-- SUPPLIED ENTRIES follows --

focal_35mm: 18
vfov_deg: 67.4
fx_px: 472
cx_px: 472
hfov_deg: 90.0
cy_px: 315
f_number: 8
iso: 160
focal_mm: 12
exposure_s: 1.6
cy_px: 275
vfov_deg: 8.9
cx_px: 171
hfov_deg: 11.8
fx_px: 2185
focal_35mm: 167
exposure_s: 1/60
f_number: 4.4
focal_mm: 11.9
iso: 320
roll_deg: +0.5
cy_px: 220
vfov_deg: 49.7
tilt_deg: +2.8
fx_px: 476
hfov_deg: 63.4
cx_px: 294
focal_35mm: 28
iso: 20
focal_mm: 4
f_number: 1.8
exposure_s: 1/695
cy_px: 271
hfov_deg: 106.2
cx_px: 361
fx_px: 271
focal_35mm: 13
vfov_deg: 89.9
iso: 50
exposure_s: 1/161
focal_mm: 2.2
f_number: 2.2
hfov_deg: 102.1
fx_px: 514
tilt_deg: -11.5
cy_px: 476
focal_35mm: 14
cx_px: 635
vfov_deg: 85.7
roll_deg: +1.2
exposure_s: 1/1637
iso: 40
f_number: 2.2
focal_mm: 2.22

-- SUPPLIED ENTRIES concluded --
-- SUPPLIED ENTRIES follows --

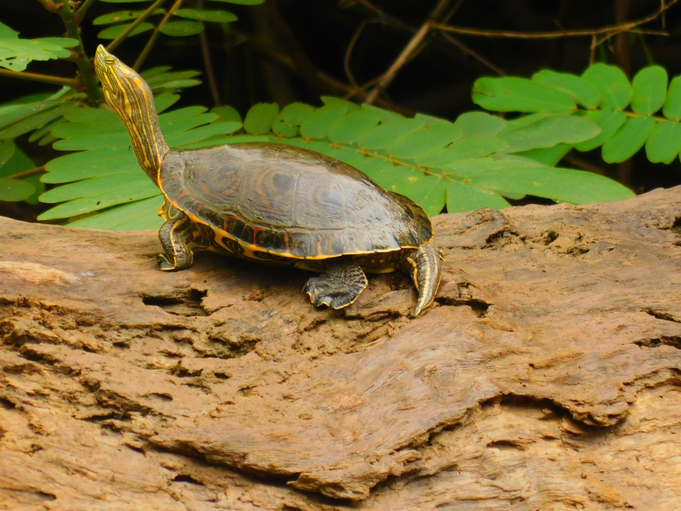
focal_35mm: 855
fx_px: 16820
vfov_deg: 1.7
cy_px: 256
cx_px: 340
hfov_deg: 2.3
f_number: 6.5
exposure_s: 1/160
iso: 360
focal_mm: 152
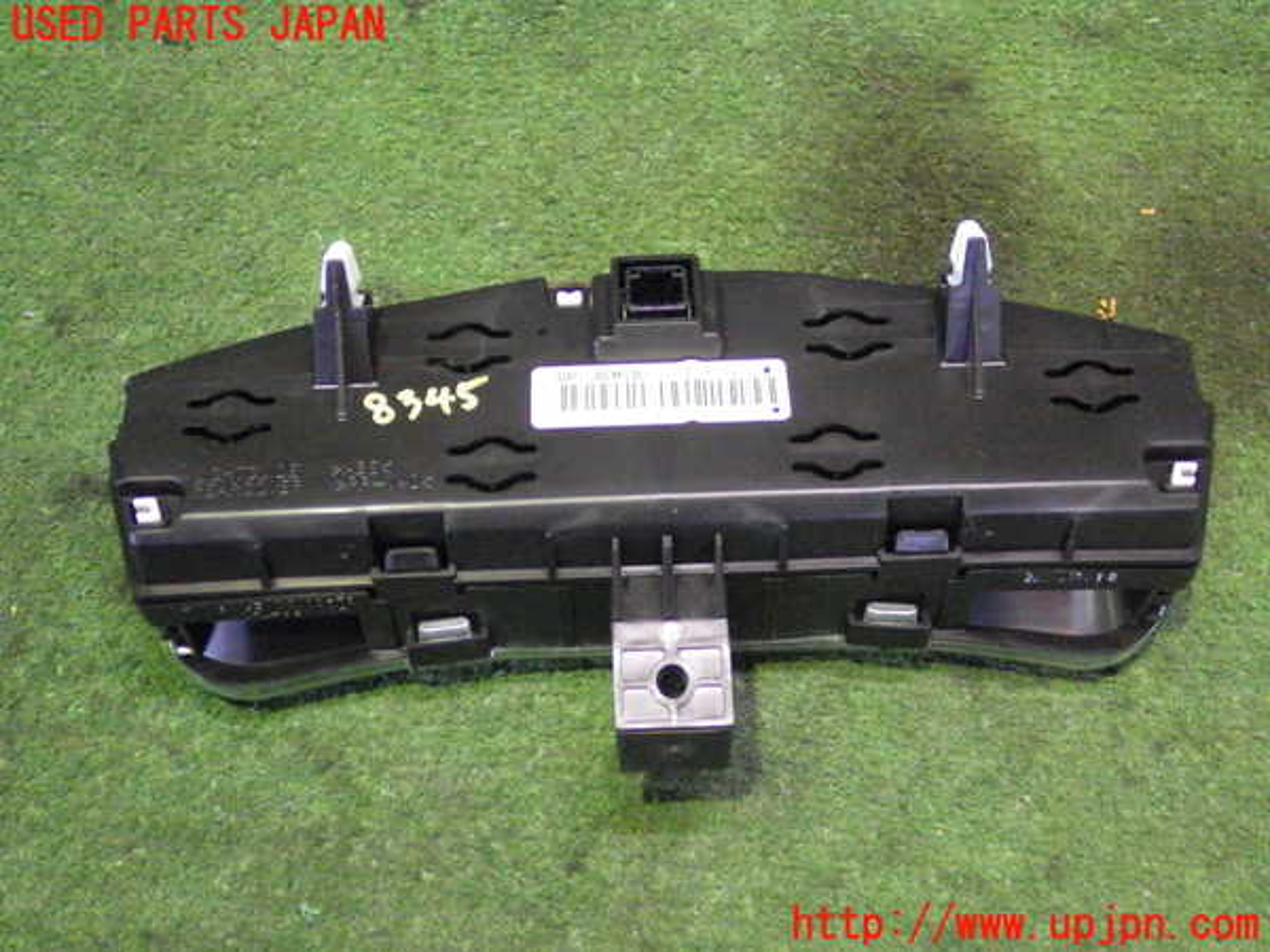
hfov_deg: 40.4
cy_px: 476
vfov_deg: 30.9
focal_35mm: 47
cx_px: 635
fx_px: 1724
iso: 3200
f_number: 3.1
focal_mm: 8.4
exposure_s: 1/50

-- SUPPLIED ENTRIES concluded --
-- SUPPLIED ENTRIES follows --

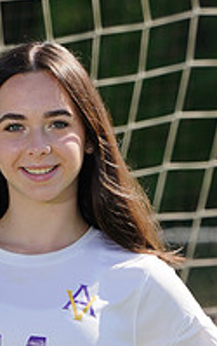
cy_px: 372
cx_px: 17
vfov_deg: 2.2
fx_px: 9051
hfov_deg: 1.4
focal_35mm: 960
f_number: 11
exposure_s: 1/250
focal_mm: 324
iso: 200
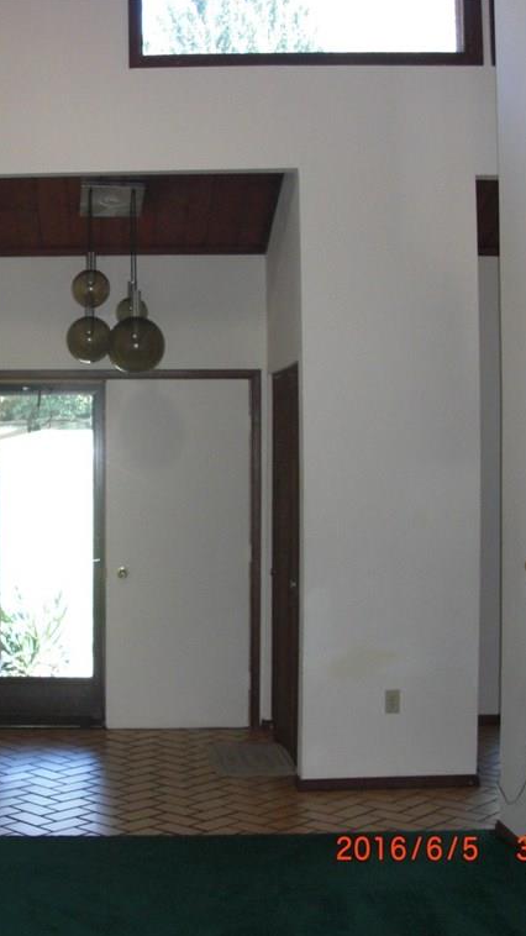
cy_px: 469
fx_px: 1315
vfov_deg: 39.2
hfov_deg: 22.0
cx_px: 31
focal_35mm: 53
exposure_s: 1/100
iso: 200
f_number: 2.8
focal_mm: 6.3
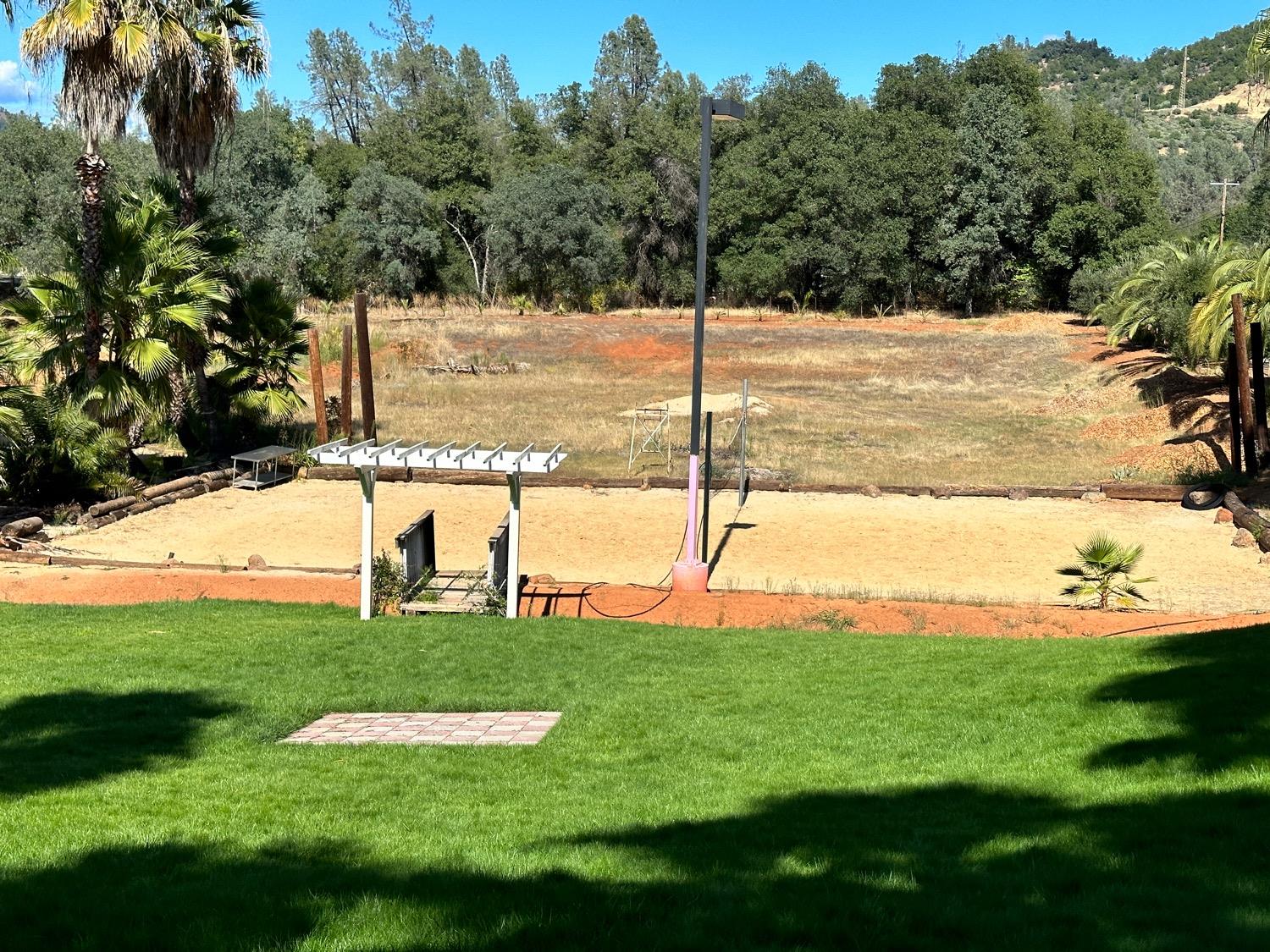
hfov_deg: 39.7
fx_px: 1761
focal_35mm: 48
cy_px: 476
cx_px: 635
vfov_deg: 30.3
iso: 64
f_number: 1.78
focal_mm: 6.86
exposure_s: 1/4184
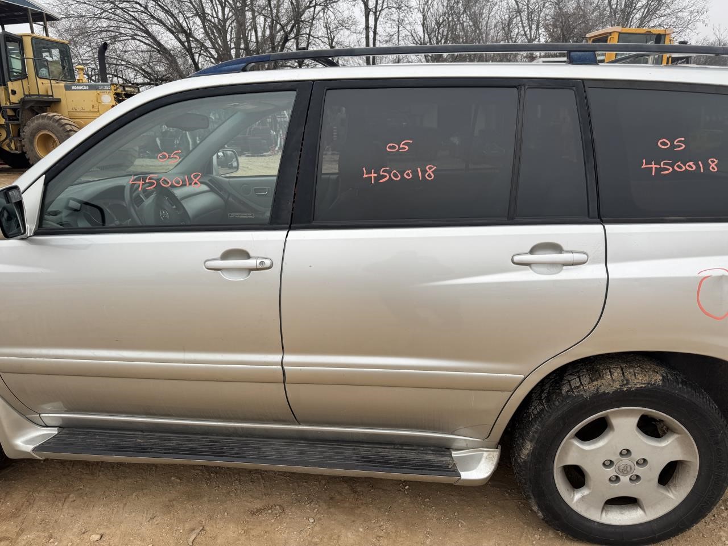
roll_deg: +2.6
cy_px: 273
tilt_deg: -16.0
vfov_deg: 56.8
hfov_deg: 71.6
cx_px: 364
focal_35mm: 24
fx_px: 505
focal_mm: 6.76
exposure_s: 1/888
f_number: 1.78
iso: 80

-- SUPPLIED ENTRIES concluded --

_PROBLEM DETAILS_.
Word for word, restate the lines of the data above that fall between the line holding "hfov_deg: 63.4" and the line holding "focal_mm: 2.22", inclusive, and no other lines.

_ANSWER SECTION_.
hfov_deg: 63.4
cx_px: 294
focal_35mm: 28
iso: 20
focal_mm: 4
f_number: 1.8
exposure_s: 1/695
cy_px: 271
hfov_deg: 106.2
cx_px: 361
fx_px: 271
focal_35mm: 13
vfov_deg: 89.9
iso: 50
exposure_s: 1/161
focal_mm: 2.2
f_number: 2.2
hfov_deg: 102.1
fx_px: 514
tilt_deg: -11.5
cy_px: 476
focal_35mm: 14
cx_px: 635
vfov_deg: 85.7
roll_deg: +1.2
exposure_s: 1/1637
iso: 40
f_number: 2.2
focal_mm: 2.22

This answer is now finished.